**PROBLEM TO SOLVE:** Please give the listing underneath again, exactly as shown.

**SUPPLIED MATERIAL:**

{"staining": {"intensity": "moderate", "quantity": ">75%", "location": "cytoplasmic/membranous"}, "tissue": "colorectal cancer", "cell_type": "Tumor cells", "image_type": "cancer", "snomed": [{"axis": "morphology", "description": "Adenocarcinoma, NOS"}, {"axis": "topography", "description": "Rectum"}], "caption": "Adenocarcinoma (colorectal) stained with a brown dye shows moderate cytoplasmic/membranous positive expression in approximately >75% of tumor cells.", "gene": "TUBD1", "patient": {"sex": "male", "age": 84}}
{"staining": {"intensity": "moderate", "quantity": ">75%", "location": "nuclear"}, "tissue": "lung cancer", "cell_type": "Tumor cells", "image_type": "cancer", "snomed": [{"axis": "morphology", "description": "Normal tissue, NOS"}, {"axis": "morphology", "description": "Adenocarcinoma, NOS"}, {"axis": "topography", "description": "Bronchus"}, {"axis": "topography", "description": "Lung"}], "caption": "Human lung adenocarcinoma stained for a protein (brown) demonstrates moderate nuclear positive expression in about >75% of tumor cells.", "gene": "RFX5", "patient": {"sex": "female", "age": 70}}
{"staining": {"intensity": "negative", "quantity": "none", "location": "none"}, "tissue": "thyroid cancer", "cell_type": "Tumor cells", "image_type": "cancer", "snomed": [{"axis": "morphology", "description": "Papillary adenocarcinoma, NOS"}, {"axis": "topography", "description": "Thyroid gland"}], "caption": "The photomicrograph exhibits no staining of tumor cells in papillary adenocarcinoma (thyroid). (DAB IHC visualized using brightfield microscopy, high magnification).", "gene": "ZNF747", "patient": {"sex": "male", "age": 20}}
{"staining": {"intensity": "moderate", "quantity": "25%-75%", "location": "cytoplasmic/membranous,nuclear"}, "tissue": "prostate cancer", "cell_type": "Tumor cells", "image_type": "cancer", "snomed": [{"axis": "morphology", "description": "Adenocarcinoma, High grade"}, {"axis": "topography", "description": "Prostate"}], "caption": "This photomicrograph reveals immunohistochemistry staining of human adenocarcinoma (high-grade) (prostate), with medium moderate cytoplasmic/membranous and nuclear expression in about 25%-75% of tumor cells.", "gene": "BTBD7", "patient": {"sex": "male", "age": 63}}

**EXERCISE RESPONSE:**
{"staining": {"intensity": "moderate", "quantity": ">75%", "location": "cytoplasmic/membranous"}, "tissue": "colorectal cancer", "cell_type": "Tumor cells", "image_type": "cancer", "snomed": [{"axis": "morphology", "description": "Adenocarcinoma, NOS"}, {"axis": "topography", "description": "Rectum"}], "caption": "Adenocarcinoma (colorectal) stained with a brown dye shows moderate cytoplasmic/membranous positive expression in approximately >75% of tumor cells.", "gene": "TUBD1", "patient": {"sex": "male", "age": 84}}
{"staining": {"intensity": "moderate", "quantity": ">75%", "location": "nuclear"}, "tissue": "lung cancer", "cell_type": "Tumor cells", "image_type": "cancer", "snomed": [{"axis": "morphology", "description": "Normal tissue, NOS"}, {"axis": "morphology", "description": "Adenocarcinoma, NOS"}, {"axis": "topography", "description": "Bronchus"}, {"axis": "topography", "description": "Lung"}], "caption": "Human lung adenocarcinoma stained for a protein (brown) demonstrates moderate nuclear positive expression in about >75% of tumor cells.", "gene": "RFX5", "patient": {"sex": "female", "age": 70}}
{"staining": {"intensity": "negative", "quantity": "none", "location": "none"}, "tissue": "thyroid cancer", "cell_type": "Tumor cells", "image_type": "cancer", "snomed": [{"axis": "morphology", "description": "Papillary adenocarcinoma, NOS"}, {"axis": "topography", "description": "Thyroid gland"}], "caption": "The photomicrograph exhibits no staining of tumor cells in papillary adenocarcinoma (thyroid). (DAB IHC visualized using brightfield microscopy, high magnification).", "gene": "ZNF747", "patient": {"sex": "male", "age": 20}}
{"staining": {"intensity": "moderate", "quantity": "25%-75%", "location": "cytoplasmic/membranous,nuclear"}, "tissue": "prostate cancer", "cell_type": "Tumor cells", "image_type": "cancer", "snomed": [{"axis": "morphology", "description": "Adenocarcinoma, High grade"}, {"axis": "topography", "description": "Prostate"}], "caption": "This photomicrograph reveals immunohistochemistry staining of human adenocarcinoma (high-grade) (prostate), with medium moderate cytoplasmic/membranous and nuclear expression in about 25%-75% of tumor cells.", "gene": "BTBD7", "patient": {"sex": "male", "age": 63}}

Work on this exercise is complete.